Six emitters derive their output from the same canonical scan.json:
FormatUse it forSource
jsonMachine-readable, the canonical evidence filesrc/agent_guardian/reports/json_report.py
sarifGitHub Code Scanning / SOC toolingsrc/agent_guardian/reports/sarif.py
junitAny CI test dashboardsrc/agent_guardian/reports/junit.py
mdMarkdown for PR comments and READMEssrc/agent_guardian/reports/markdown.py
gitlabGitLab SAST / Code Quality widgetsrc/agent_guardian/reports/codeclimate.py
pdfAuditor and reviewer hand-offssrc/agent_guardian/reports/pdf.py
The local Live dashboard at http://127.0.0.1:7474/scan/<scan_id> reads the same scan.json plus a live reflection feed for in-flight scans. See Live dashboard.

What this architecture is not

AgentGuardian is deliberately not a runtime gateway. It does not sit in front of your production agent at request time. It does not enforce policy on live traffic. It does not phone home. It does not require a control plane. It runs once, on demand, against a target you give it, on the machine you run it on. That is the whole architecture.
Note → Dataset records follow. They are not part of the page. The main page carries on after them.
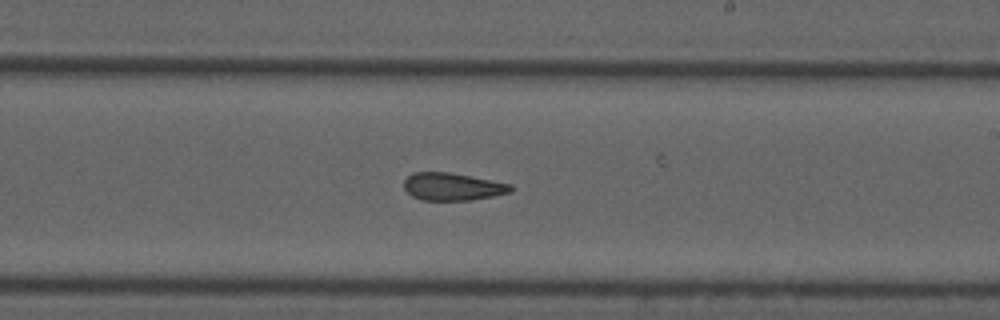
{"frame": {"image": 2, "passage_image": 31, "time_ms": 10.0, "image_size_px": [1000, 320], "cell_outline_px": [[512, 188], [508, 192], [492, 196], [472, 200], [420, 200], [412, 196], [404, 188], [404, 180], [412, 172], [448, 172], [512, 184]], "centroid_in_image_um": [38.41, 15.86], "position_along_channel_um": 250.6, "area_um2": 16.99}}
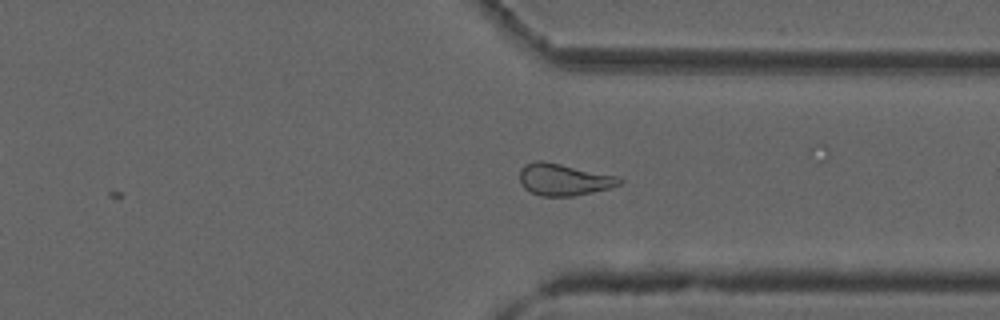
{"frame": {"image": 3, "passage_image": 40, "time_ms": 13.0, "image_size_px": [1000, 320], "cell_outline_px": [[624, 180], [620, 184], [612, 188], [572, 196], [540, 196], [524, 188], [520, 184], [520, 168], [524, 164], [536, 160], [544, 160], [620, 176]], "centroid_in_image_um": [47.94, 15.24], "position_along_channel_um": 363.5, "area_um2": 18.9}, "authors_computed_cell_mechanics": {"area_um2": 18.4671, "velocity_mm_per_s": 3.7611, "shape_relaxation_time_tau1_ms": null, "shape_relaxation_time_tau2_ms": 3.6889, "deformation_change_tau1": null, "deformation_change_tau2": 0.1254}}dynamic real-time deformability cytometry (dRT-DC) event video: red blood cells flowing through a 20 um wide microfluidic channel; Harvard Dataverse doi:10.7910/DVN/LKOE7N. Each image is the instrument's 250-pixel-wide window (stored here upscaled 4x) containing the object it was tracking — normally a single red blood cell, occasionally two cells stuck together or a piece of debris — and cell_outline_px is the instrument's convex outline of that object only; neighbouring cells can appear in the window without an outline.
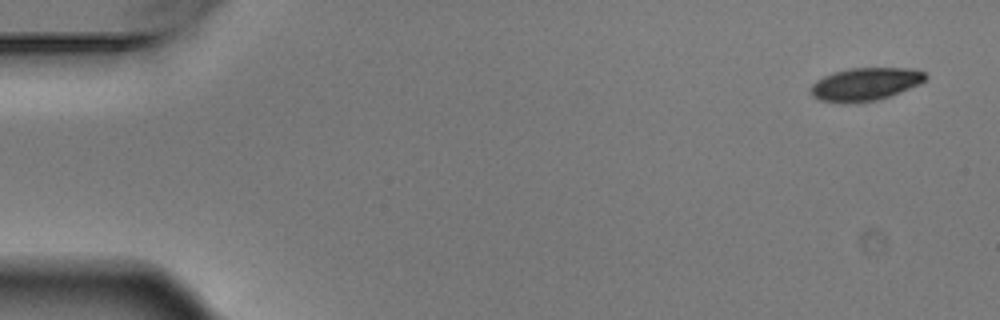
{"species": "Egyptian fruit bat (a non-hibernating species)", "species_latin": "Rousettus aegyptiacus", "temperature_condition": "warm", "stored_images_in_passage": 4, "camera_frame_rate_fps": 3000, "um_per_image_px": 0.085, "animal": {"sex": "male"}, "frame": {"image": 1, "passage_image": 1, "time_ms": 0.0, "image_size_px": [1000, 320], "cell_outline_px": [[928, 80], [920, 84], [900, 92], [876, 100], [856, 104], [820, 100], [812, 96], [808, 88], [816, 80], [832, 72], [852, 68], [912, 68], [924, 72], [928, 76]], "centroid_in_image_um": [73.55, 7.15], "position_along_channel_um": 11.5, "area_um2": 22.25}}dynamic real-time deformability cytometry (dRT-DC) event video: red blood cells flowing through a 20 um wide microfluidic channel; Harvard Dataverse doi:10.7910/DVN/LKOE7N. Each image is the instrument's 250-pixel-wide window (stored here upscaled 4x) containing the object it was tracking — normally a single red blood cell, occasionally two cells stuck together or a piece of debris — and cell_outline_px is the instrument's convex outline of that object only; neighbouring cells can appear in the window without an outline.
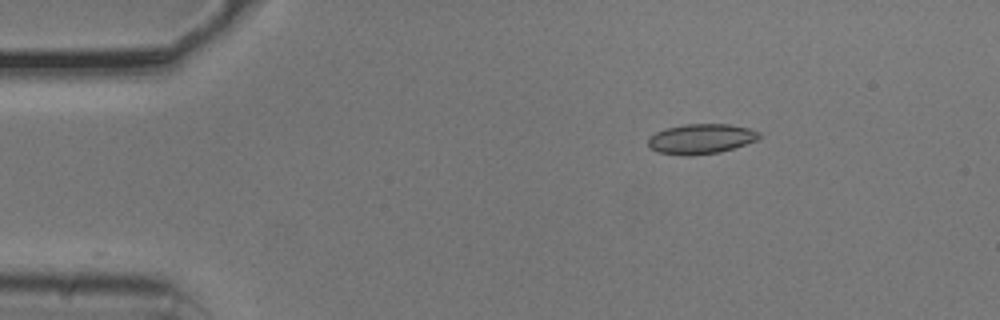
{"species": "common noctule bat (a hibernating species)", "species_latin": "Nyctalus noctula", "temperature_condition": "cold", "stored_images_in_passage": 27, "camera_frame_rate_fps": 3000, "um_per_image_px": 0.085, "animal": {"sex": "male", "body_mass_g": 20.5, "forearm_length_mm": 52.5}, "frame": {"image": 1, "passage_image": 1, "time_ms": 0.0, "image_size_px": [1000, 320], "cell_outline_px": [[760, 136], [756, 140], [720, 152], [692, 156], [684, 156], [656, 152], [648, 144], [648, 140], [656, 132], [664, 128], [684, 124], [728, 124], [748, 128], [760, 132]], "centroid_in_image_um": [59.56, 11.81], "position_along_channel_um": 25.4, "area_um2": 19.36}}
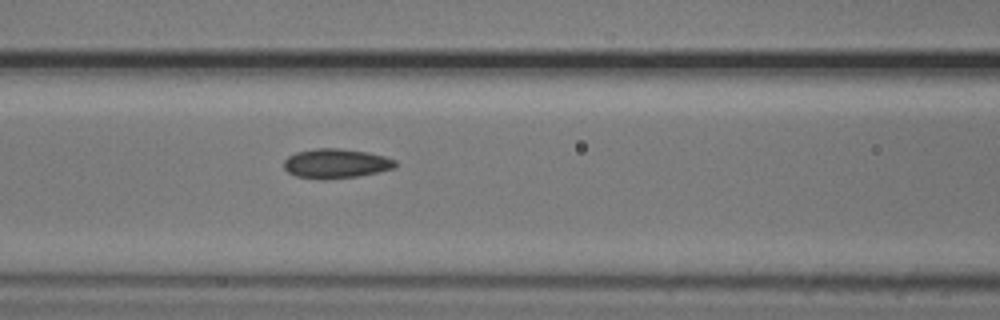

For the runtime governance plane — managed evidence packs, team workflows, policy enforcement, audit dashboards — see Open vs Enterprise and Enterprise.

Subsystems worth knowing about

  • Rules of Engagement (src/agent_guardian/core/roe.py) — declarative limits on what the scan may do (rate, max requests, tool allow/block lists, egress). Enforced at the single target-call chokepoint.
  • Budget controller (src/agent_guardian/core/budget.py) — tokens, wall-clock, and USD caps. Soft-stops new attack turns at 80% of any cap so the report phase always completes.
  • Coverage tracker (src/agent_guardian/core/coverage.py) — records which probes from src/agent_guardian/probes/asi01..asi10/ fired and writes coverage into the report.
  • Signing (src/agent_guardian/crypto/) — HMAC-SHA256 + Ed25519. The signing anchor is created on first run and stored under ~/.agentguardian/keys/. Loss of the anchor invalidates signatures, not the underlying findings.
  • Observability (src/agent_guardian/obs/) — optional OTLP-HTTP export with GenAI semantic conventions for spans, metrics, and per-agent traces. Off by default. See Observability.